Morris J directed the CAA to reconsider the materials in these categories in respect of which it had asserted legal advice privilege in light of his conclusions.

Grounds of appeal

Unsatisfied with Morris J’s decision, the CAA requested permission to appeal on the following three grounds:

  • ground 1 – there is no dominant purpose test for legal advice privilege;
  • ground 2 – the approach to multi-addressee communications was incorrect; and
  • ground 3 – an email and its attachment should be regarded as a single communication and the assessment of privilege in relation to one should not be carried out without reference to the other.

Decision on permission to appeal

In v CAA [2019], EWHC 336 (Admin), permission was refused; Morris J concluded none of the grounds had any reasonable prospects of success.

Dealing with ground 3 first, he held it was “clear that if an email attaches a pre-existing document, the pre-existing document is not covered by privilege merely because the covering email is” and moved swiftly on.

In relation to ground 1, Morris J remained unpersuaded to depart from his earlier finding that both the Court of Appeal in Three Rivers (No 5) and the House of Lords in Three Rivers (No 6) proceeded on the basis that there is a dominant purpose test for legal advice privilege.
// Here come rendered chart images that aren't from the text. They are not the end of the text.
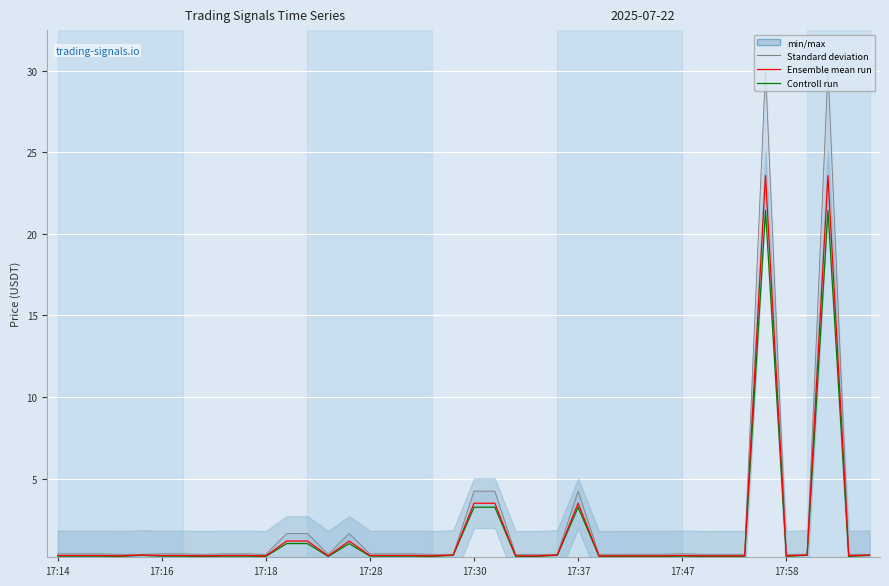

What is the average value of the Ensemble mean run series?

1.8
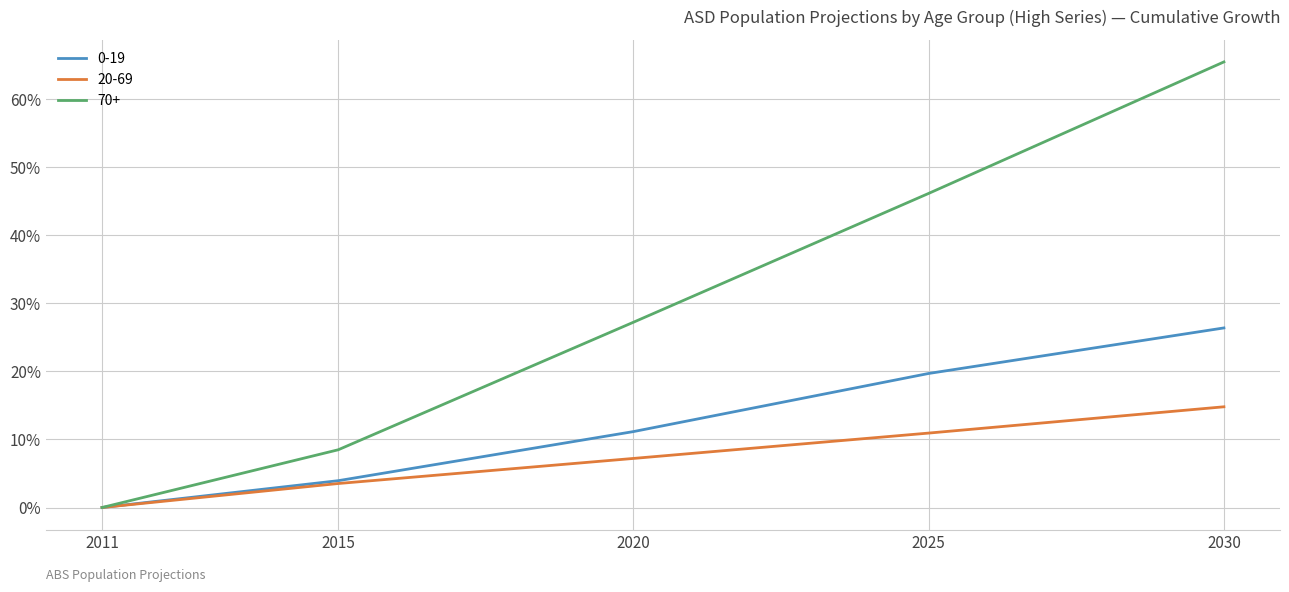

Is this an area chart (filled region under the line)?

No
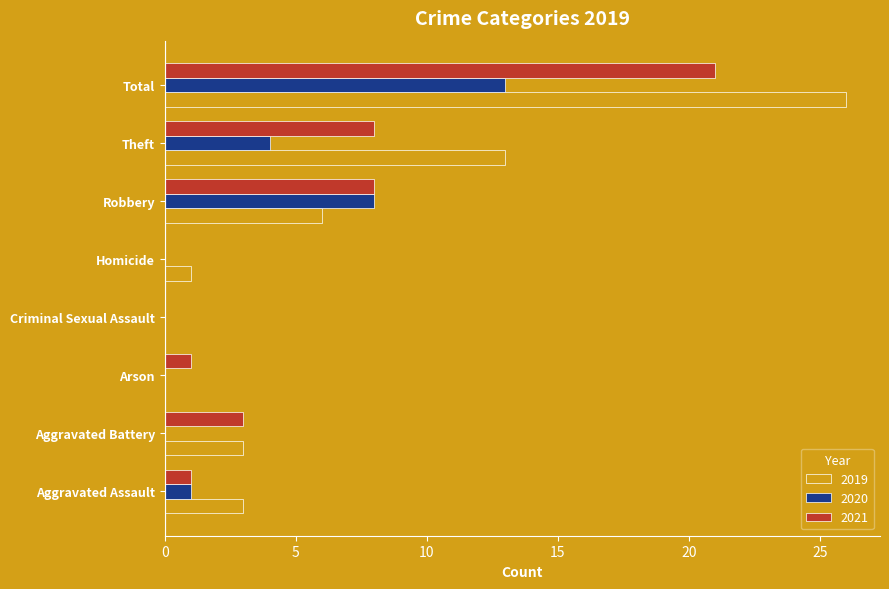

Between Aggravated Battery and Robbery, which series saw the biggest shift?

2020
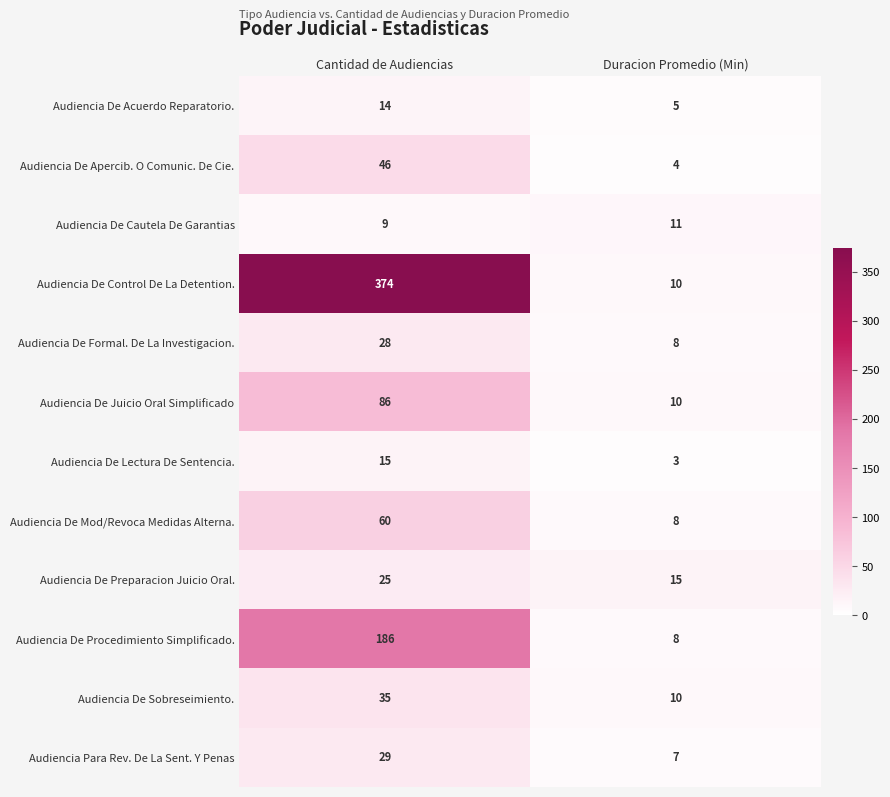

Reading left to right, extract all data points from this chart.

Audiencia De Acuerdo Reparatorio.: 14	5
Audiencia De Apercib. O Comunic. De Cie.: 46	4
Audiencia De Cautela De Garantias: 9	11
Audiencia De Control De La Detention.: 374	10
Audiencia De Formal. De La Investigacion.: 28	8
Audiencia De Juicio Oral Simplificado: 86	10
Audiencia De Lectura De Sentencia.: 15	3
Audiencia De Mod/Revoca Medidas Alterna.: 60	8
Audiencia De Preparacion Juicio Oral.: 25	15
Audiencia De Procedimiento Simplificado.: 186	8
Audiencia De Sobreseimiento.: 35	10
Audiencia Para Rev. De La Sent. Y Penas: 29	7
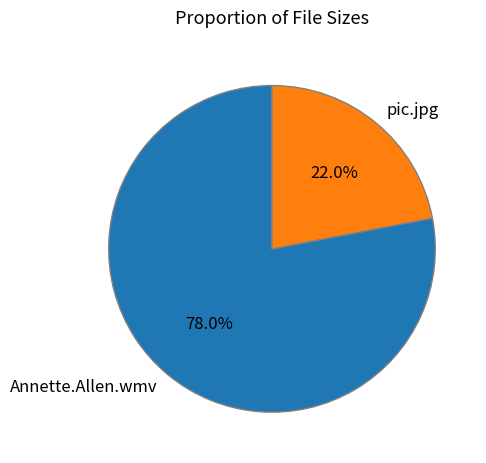

How many slices are in this pie chart?

2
He was undeterred by the obiter comments of the Court of Appeal in SFO v ENRC that applying the dominant purpose test to legal advice privilege was “unnecessary”. Morris J decided these comments did not “undermine the position”, as the Court of Appeal had not been considering multi-addressee communications.

It followed that (even if it was arguable that multi-addressee communications should be considered as a single communication) ground 2 could not succeed; it is not enough that a purpose, but not the dominant purpose of the communication, was to obtain legal advice.

Down, but not out…

Although the case is significant in confirming that, in principle, claims for legal advice privilege are subject to a dominant purpose test (which had been a topic of debate for some time), it is only a first instance decision of the High Court. Not to be defeated, we understand that the CAA has asked the Court of Appeal for permission to appeal on grounds 1 and 2. It remains to be seen whether or not permission will be granted and, if so, what approach the Court of Appeal will take.

In the meantime, this case is a useful reminder about the risks of sending multi-addressee emails to both lawyers and non-lawyers, particularly on contentious matters which might later be subject to disclosure. As Morris J put it, “the mere involvement of a lawyer is not enough to justify a claim for [legal advice] privilege” – the dominant purpose of a communication or document must be to obtain legal advice (and all of the usual other requirements for legal advice privilege to apply must be met).